Arizona's capital city re-creates itself PHOENIX RISING

January 15, 1995|By David Rosenthal | David Rosenthal,Sun Staff Writer

Phoenix is getting a new image.

Not that there's anything wrong with the city's trademarks: opulent resorts, sunny skies and stark, mountain vistas. They have lured millions of tourists, as well as new residents from the Chicago area and other parts of the Midwest and Canada -- so many, in fact, that a local newspaper carries a full-page, weekly account of "News from Home."

Now, though, Phoenix is rebuilding its long-neglected downtown, bolstering the Valley of the Sun's attractions.

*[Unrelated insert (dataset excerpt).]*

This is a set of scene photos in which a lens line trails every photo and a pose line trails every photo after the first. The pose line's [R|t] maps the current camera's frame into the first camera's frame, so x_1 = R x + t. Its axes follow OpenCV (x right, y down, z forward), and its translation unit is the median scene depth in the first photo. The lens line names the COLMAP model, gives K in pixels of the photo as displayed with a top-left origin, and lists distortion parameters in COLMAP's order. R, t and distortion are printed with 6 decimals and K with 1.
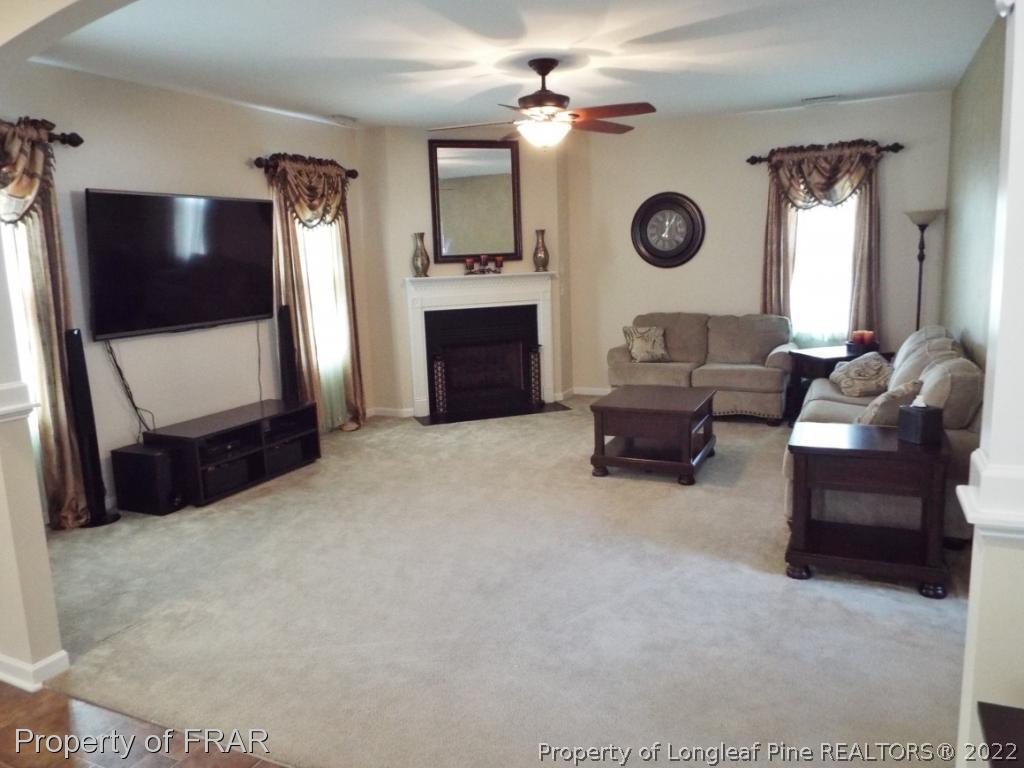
lens RADIAL K [[738.4, 0, 509.8], [0, 738.4, 365.9], [0, 0, 1]] dist [-0.001450, 0.006079]
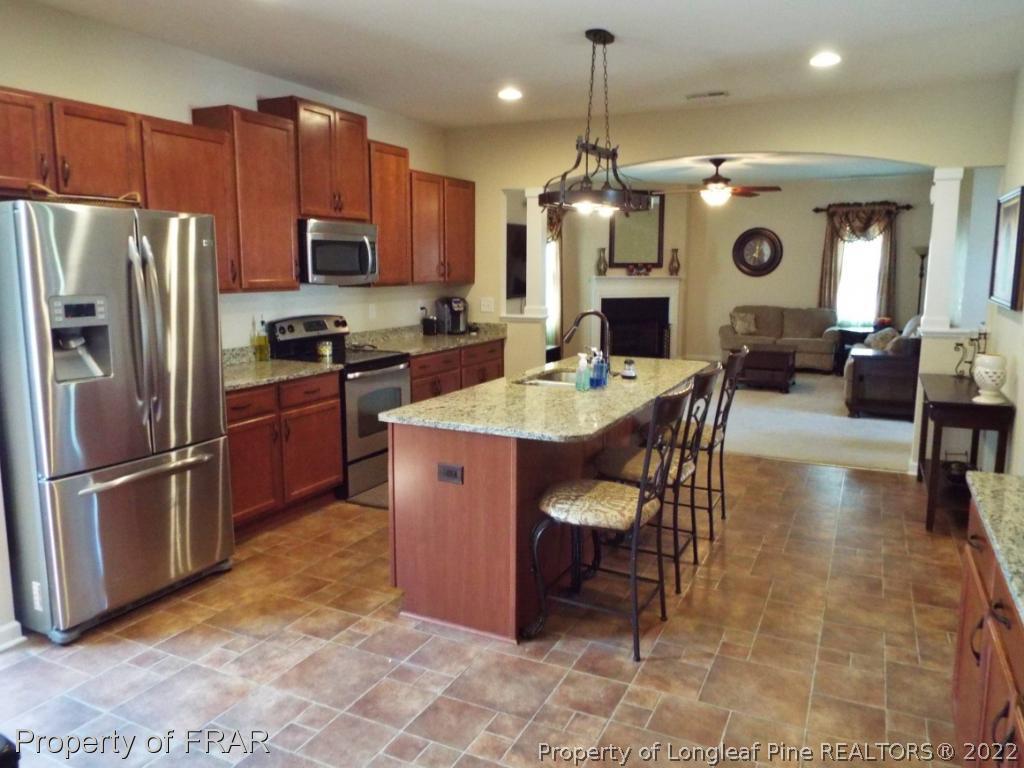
lens RADIAL K [[738.4, 0, 515.6], [0, 738.4, 375.0], [0, 0, 1]] dist [-0.001450, 0.006079]
pose [[0.999224, 0.039376, -0.001373, -0.299312], [-0.039384, 0.999207, -0.005822, 0.108598], [0.001143, 0.005872, 0.999982, -0.578263]]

Arizona Center, developed by Columbia-based Rouse Co., has brought shoppers back downtown, to a palm-studded urban oasis. American West Arena, home of the Phoenix Suns, pulls thousands of purple-clad fans to the area during basketball season.

There's more to come. A museum of Arizona history is scheduled to open by the end of 1995. A major expansion to the Arizona Science Center will follow a year later. And the city is aggressively pursuing a major-league baseball expansion team, which would play in a planned downtown stadium modeled after Oriole Park at Camden Yards in Baltimore.

"That would be the crowning jewel for downtown," says Mayor Skip Rimsza, who toured the Orioles' stadium just before Christmas.

Combine those attractions with others already downtown -- the acclaimed Heard Museum and the Phoenix Museum of Art -- and tourists have a new destination.

Downtown Phoenix crumbled, like many other American cities, in the years after World War II.

Businesses and residents sprawled into the suburbs, stretching toward Scottsdale, Squaw Peak and other parts of the valley. The major department stores, including Goldwater's and Sears, soon joined the migration, leaving downtown with an air of desperation.

Margaret Mullen came West in the early 1970s to help redesign the downtown area. As she walked around negotiating with property owners, she was assigned a police lieutenant as an escort. "They didn't think it was safe for a woman to walk around alone," she recalls.

Today, as director of the Downtown Phoenix Partnership, she's working to show tourists and local residents that the area has changed. "If you were here five or 10 years ago, you wouldn't want to come back to downtown Phoenix," she says.

Arizona Center started the turnaround in 1990.

The Rouse Co. already was a national leader in crafting the urban marketplace. But Arizona Center was challenging -- it lacked the distinctive landmarks that characterized similar Rouse projects -- historic Faneuil Hall in Boston and the Inner Harbor in Baltimore.

So Rouse created its own landmark -- a soothing garden with fountains -- at the center of the shops and office towers. Today, the tiered garden's brown paths contrast sharply with the bright, light-green grass, while shade from thornless mesquite and palms offers visitors a pleasant break from the desert heat.

Arizona Center, which has more than 40 stores and restaurants, includes many retailers indigenous to American malls: the Gap, Victoria's Secret, Sam Goody and Waldenbooks. But shoppers also will find some interesting native species, such as the Arizona Highways store, which features travel books on the region.

Sometimes, though, the merger of commercial and native cultures can be awkward. One Arizona Center store sells jalapeno-flavored hot fudge sauce; another offers an intricately decorated denim cowgirl shirt made in Madagascar.

A short walk away are two prime performing-arts facilities: Symphony Hall and the Herberger Theater. In these two centers, you'll find performances by the Phoenix Symphony, Arizona Opera, Ballet Arizona and theater companies.

Walk another block south and you'll come to America West Arena, site of the NBA all-star game in February. The arena seats nearly 20,000 fans, but tickets are scarce in this basketball-mad city, where fans long for a championship season.

On downtown's northern edge are the Heard Museum and the Phoenix Art Museum -- both scheduled for major expansions.

The tidy, compact Heard attracts 250,000 visitors annually.

Visitors can steep themselves in Native American culture, learning the subtleties that separate the Navajo, Hopi, Tohono -- O'odham and others who have made their home in the Southwest. The museum also features an impressive display of arts, from pottery to kachina dolls to turquoise jewelry.

The museum is popular with children, who can get a lesson in building a tepee, making Native American designs and playing ceremonial drums. One of the simplest, yet most intriguing, exhibits for children is found just a few feet from the museum entrance -- a large rock used to pound corn kernels into meal. Kids never seem to tire of it.

The Heard is raising money for an $11 million expansion that would nearly double the museum's size, while adding an auditorium and other features. Museum officials hope to break ground in 1996 and complete the project about a year later.